Over the past few years, there have been numerous efforts in state legislatures and the federal government surrounding pay transparency. Most of these efforts seem to be indicating that more transparency about wages will help to alleviate wage discrimination in general and the "gender pay gap" in particular. I’ve written recently about the problems with some of the studies of the gender pay gap here.
Several states have passed, or tried to pass laws that would require employers to include a great deal of information in job postings; prohibit asking candidates about current or past salaries, and require more information be included on pay stubs. All of them purport to aid in informing employees about their pay, method of pay, etc., so they might know if they’re being discriminated against in pay practices. Having been in HR for more than 25 years, I’ve encountered very few employees who don’t know what their rate of pay is, or how they’re paid. None of these efforts have adequately explained how these laws will aid in preventing wage discrimination.

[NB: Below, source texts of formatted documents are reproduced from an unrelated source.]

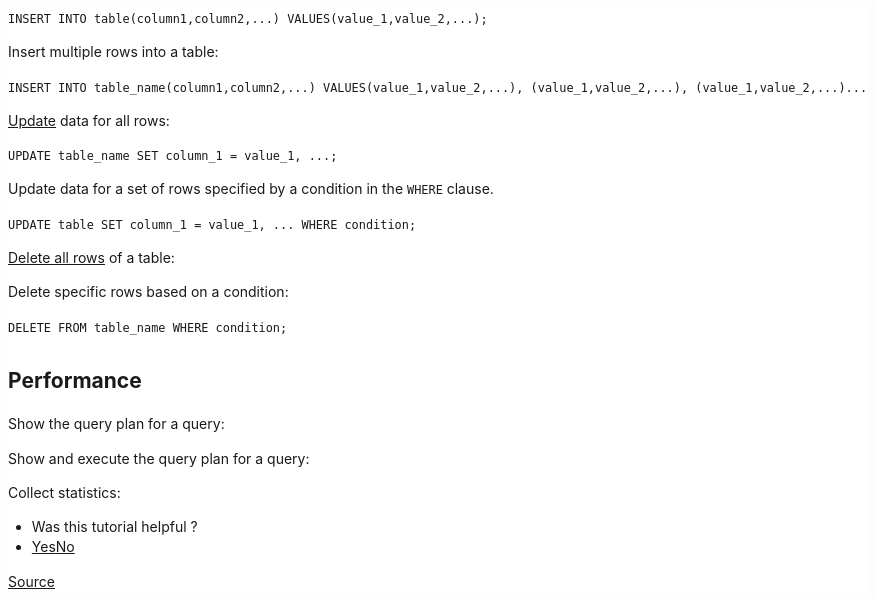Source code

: `INSERT INTO table(column1,column2,...)
VALUES(value_1,value_2,...);`

Insert multiple rows into a table:

`INSERT INTO table_name(column1,column2,...)
VALUES(value_1,value_2,...),
      (value_1,value_2,...),
      (value_1,value_2,...)...` 

[Update](https://www.postgresqltutorial.com/postgresql-update/) data for all rows:

`UPDATE table_name
SET column_1 = value_1,
    ...;`

Update data for a set of rows specified by a condition in the `WHERE` clause.

`UPDATE table
SET column_1 = value_1,
    ...
WHERE condition;`

[Delete all rows](https://www.postgresqltutorial.com/postgresql-delete/) of a table:

Delete specific rows based on a condition:

`DELETE FROM table_name
WHERE condition;`

Performance
-----------

Show the query plan for a query:

Show and execute the query plan for a query:

Collect statistics:

*   Was this tutorial helpful ?
*   [Yes](#)[No](#)


[Source](https://www.postgresqltutorial.com/postgresql-cheat-sheet/)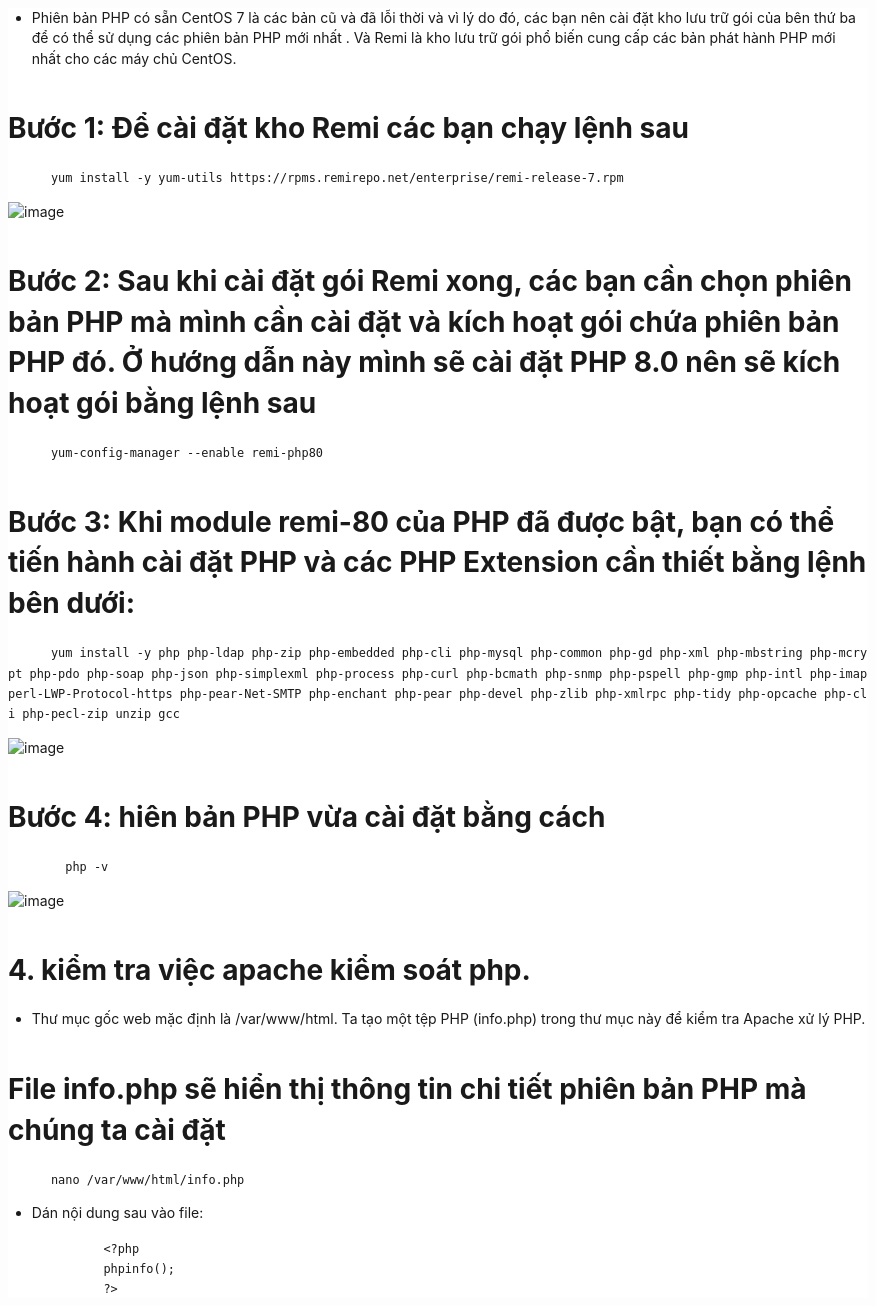 - Phiên bản PHP có sẵn CentOS 7 là các bản cũ và đã lỗi thời và vì lý do đó, các bạn nên cài đặt kho lưu trữ gói của bên thứ ba để có thể sử dụng các phiên bản PHP mới nhất . Và Remi là kho lưu trữ gói phổ biến cung cấp các bản phát hành PHP mới nhất cho các máy chủ CentOS.

# Bước 1: Để cài đặt kho Remi các bạn chạy lệnh sau

          yum install -y yum-utils https://rpms.remirepo.net/enterprise/remi-release-7.rpm

![image](https://user-images.githubusercontent.com/111720261/188839876-7350332f-7623-40af-939f-2dbeb98a3a2c.png)

# Bước 2: Sau khi cài đặt gói Remi xong, các bạn cần chọn phiên bản PHP mà mình cần cài đặt và kích hoạt gói chứa phiên bản PHP đó. Ở hướng dẫn này mình sẽ cài đặt PHP 8.0 nên sẽ kích hoạt gói bằng lệnh sau

          yum-config-manager --enable remi-php80
          
# Bước 3: Khi module remi-80 của PHP đã được bật, bạn có thể tiến hành cài đặt PHP và các PHP Extension cần thiết bằng lệnh bên dưới:

          yum install -y php php-ldap php-zip php-embedded php-cli php-mysql php-common php-gd php-xml php-mbstring php-mcrypt php-pdo php-soap php-json php-simplexml php-process php-curl php-bcmath php-snmp php-pspell php-gmp php-intl php-imap perl-LWP-Protocol-https php-pear-Net-SMTP php-enchant php-pear php-devel php-zlib php-xmlrpc php-tidy php-opcache php-cli php-pecl-zip unzip gcc

![image](https://user-images.githubusercontent.com/111720261/189262960-5ae5c6f0-fdde-4f36-8730-12765433944f.png)

# Bước 4: hiên bản PHP vừa cài đặt bằng cách

            php -v
            
![image](https://user-images.githubusercontent.com/95491130/183229568-366afd40-84ce-4371-908d-e06594cff48a.png)

# 4. kiểm tra việc apache kiểm soát php.

- Thư mục gốc web mặc định là /var/www/html. Ta tạo một tệp PHP (info.php) trong thư mục này để kiểm tra Apache xử lý PHP.

# File info.php sẽ hiển thị thông tin chi tiết phiên bản PHP mà chúng ta cài đặt

          nano /var/www/html/info.php

- Dán nội dung sau vào file:

                <?php
                phpinfo();
                ?>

And then there’s the EEOC and the new requirements for the EEO-1 reports (see here about half-way into the post). The agency states that this massive collection of aggregate data will "alert" business to possible wage discrimination and encourage them to correct it, and will help the EEOC to target businesses for "review" of their pay practices. In my earlier post, I quote the US Chamber’s response. In essence, there’s no way that the collection and analyses of the data that will be collected in this effort will accomplish anything useful. The categories the EEOC will use will require wildly disparate jobs to be lumped together, with no real consideration for the many factors that go into decisions about pay. If anything, I believe, as many others do, that the use and publication of this mass of data will only cause confusion, misinterpretation and will further muddy the waters.
Now comes a survey that presents some very interesting data. A Point Taken-Marist survey shows that more than 70% of Americans do not think employers should be required to publish employee salaries, either internally or externally, and about 66% said they would not want their pay disclosed to anyone! Furthermore, 58% say that if private companies make salaries public "it will increase conflict among employees within the company." Well, that certainly raises some issues with the EEOC’s collection of data!
As an HR pro, I believe that businesses should be more upfront about what a position pays – at least the range – when recruiting. It would certainly make more sense for candidates to select in or out based on that information rather than waste everyone’s time. One cannot always surmise the general rate of pay from a posting’s job title or description. And, I also believe that a candidate’s current or past salary should have limited application in determining what salary will be offered. While knowing past salary can help an employer determine the level of experience, responsibility, etc. the person had in previous jobs, it really shouldn’t factor into what that employer will now pay – the business’s salary budget, the scope of the job, and the value of the position to the business should play more of a role than the candidate’s pay history. Having said that, I don’t believe that legislating the issue will be helpful.
So, whether pay transparency is good or not, depends on whom you ask.